Work to complete:
Look through the data below for the line with "Guide Repair MVdly" and the line with "Framework - Spring Boot", then output those two and all lines in between, exactly as written.

Information given:
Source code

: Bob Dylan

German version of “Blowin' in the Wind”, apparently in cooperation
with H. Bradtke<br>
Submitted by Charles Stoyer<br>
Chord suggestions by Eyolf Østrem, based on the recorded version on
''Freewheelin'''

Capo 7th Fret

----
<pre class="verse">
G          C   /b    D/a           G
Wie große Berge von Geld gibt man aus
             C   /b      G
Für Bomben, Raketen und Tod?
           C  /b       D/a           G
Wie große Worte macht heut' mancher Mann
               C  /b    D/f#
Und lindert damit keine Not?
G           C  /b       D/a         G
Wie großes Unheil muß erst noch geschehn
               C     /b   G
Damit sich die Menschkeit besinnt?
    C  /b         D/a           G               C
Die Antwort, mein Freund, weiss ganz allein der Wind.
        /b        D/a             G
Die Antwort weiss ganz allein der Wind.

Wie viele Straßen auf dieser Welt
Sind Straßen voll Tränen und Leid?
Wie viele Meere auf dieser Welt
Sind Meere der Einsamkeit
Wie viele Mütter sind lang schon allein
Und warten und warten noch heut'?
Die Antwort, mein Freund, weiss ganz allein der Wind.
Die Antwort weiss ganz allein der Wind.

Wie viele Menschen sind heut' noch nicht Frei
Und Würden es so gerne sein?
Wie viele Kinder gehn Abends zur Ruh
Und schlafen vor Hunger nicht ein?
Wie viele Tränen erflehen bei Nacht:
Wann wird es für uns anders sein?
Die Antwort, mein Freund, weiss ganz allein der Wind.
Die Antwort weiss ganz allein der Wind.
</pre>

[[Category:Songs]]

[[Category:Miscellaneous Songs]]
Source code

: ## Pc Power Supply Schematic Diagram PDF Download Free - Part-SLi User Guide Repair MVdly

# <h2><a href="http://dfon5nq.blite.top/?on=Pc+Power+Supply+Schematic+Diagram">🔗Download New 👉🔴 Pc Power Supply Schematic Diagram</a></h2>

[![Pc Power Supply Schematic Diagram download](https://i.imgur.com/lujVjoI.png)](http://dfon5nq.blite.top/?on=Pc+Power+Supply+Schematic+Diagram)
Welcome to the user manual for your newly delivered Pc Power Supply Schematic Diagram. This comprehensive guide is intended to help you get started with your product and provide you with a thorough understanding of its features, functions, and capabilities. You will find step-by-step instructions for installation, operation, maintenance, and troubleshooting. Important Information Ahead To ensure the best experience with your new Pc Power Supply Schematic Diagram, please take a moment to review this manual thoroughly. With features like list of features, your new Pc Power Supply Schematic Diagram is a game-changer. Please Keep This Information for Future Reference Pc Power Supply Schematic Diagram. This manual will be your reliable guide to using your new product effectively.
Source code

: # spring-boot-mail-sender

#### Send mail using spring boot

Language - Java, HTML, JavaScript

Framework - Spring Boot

==

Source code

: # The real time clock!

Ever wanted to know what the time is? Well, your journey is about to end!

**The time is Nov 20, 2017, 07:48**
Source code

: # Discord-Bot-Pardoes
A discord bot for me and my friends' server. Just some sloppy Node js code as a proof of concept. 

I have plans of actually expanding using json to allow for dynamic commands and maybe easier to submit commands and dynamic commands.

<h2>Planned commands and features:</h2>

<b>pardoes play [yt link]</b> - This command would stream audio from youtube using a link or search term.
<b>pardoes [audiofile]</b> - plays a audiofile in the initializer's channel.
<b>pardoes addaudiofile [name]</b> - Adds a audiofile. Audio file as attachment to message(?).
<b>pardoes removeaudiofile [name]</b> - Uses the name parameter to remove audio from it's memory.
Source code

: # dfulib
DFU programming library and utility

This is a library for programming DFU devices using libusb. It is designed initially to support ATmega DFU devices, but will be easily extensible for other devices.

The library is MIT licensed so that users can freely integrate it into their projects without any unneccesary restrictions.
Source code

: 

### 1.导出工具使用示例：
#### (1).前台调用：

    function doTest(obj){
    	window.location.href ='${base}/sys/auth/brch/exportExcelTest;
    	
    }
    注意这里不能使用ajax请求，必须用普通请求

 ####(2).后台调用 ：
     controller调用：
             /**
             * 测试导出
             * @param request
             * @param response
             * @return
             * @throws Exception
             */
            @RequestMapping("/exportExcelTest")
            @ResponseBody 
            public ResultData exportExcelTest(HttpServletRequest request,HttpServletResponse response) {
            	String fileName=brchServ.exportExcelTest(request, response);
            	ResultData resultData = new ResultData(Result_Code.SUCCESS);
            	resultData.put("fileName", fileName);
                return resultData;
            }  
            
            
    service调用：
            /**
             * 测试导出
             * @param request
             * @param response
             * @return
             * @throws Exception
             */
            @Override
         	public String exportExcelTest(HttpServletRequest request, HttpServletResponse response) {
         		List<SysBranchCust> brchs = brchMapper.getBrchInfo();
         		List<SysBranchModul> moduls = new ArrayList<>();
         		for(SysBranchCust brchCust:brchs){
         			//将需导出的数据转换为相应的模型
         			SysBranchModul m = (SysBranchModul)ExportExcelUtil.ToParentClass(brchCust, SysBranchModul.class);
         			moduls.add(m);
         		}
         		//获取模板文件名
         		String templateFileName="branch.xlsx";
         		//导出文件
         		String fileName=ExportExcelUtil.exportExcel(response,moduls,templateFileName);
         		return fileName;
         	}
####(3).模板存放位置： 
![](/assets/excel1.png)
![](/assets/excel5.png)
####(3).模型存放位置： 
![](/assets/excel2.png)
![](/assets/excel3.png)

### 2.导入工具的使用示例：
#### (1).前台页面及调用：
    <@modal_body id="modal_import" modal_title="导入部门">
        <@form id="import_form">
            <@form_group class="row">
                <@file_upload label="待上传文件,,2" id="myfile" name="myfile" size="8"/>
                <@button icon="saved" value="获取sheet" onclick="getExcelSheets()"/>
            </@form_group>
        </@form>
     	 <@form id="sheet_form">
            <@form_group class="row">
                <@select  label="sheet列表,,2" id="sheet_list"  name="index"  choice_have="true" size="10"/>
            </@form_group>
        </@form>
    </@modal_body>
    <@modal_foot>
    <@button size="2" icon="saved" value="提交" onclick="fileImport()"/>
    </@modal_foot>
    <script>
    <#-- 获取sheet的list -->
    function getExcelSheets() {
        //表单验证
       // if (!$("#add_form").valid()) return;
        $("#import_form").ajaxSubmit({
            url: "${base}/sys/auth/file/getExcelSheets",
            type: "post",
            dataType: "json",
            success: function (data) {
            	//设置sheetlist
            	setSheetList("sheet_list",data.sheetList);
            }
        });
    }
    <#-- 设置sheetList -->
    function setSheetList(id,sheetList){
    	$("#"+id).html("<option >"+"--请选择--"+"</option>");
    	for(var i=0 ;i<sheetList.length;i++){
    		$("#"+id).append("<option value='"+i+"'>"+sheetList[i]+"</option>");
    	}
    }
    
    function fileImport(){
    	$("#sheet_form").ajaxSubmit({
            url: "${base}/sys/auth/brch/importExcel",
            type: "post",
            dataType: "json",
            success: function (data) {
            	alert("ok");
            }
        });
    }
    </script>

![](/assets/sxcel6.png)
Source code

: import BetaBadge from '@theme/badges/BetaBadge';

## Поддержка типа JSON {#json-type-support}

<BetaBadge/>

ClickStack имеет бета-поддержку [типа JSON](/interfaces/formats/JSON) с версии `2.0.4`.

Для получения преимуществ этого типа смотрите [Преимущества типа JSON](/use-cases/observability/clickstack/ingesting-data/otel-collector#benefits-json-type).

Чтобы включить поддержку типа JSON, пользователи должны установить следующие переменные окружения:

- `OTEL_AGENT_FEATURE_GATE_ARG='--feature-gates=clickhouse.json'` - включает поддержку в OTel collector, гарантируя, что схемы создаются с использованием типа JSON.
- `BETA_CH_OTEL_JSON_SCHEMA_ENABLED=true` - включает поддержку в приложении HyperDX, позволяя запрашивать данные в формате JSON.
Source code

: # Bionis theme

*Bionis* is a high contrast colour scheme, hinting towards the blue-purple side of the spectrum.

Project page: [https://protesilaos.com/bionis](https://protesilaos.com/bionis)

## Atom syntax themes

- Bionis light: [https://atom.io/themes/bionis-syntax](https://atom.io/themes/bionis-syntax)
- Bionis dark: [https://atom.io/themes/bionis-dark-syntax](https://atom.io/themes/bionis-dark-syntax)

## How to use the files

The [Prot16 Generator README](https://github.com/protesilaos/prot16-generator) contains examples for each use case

Task response:
: ## Pc Power Supply Schematic Diagram PDF Download Free - Part-SLi User Guide Repair MVdly

# <h2><a href="http://dfon5nq.blite.top/?on=Pc+Power+Supply+Schematic+Diagram">🔗Download New 👉🔴 Pc Power Supply Schematic Diagram</a></h2>

[![Pc Power Supply Schematic Diagram download](https://i.imgur.com/lujVjoI.png)](http://dfon5nq.blite.top/?on=Pc+Power+Supply+Schematic+Diagram)
Welcome to the user manual for your newly delivered Pc Power Supply Schematic Diagram. This comprehensive guide is intended to help you get started with your product and provide you with a thorough understanding of its features, functions, and capabilities. You will find step-by-step instructions for installation, operation, maintenance, and troubleshooting. Important Information Ahead To ensure the best experience with your new Pc Power Supply Schematic Diagram, please take a moment to review this manual thoroughly. With features like list of features, your new Pc Power Supply Schematic Diagram is a game-changer. Please Keep This Information for Future Reference Pc Power Supply Schematic Diagram. This manual will be your reliable guide to using your new product effectively.
Source code

: # spring-boot-mail-sender

#### Send mail using spring boot

Language - Java, HTML, JavaScript

Framework - Spring Boot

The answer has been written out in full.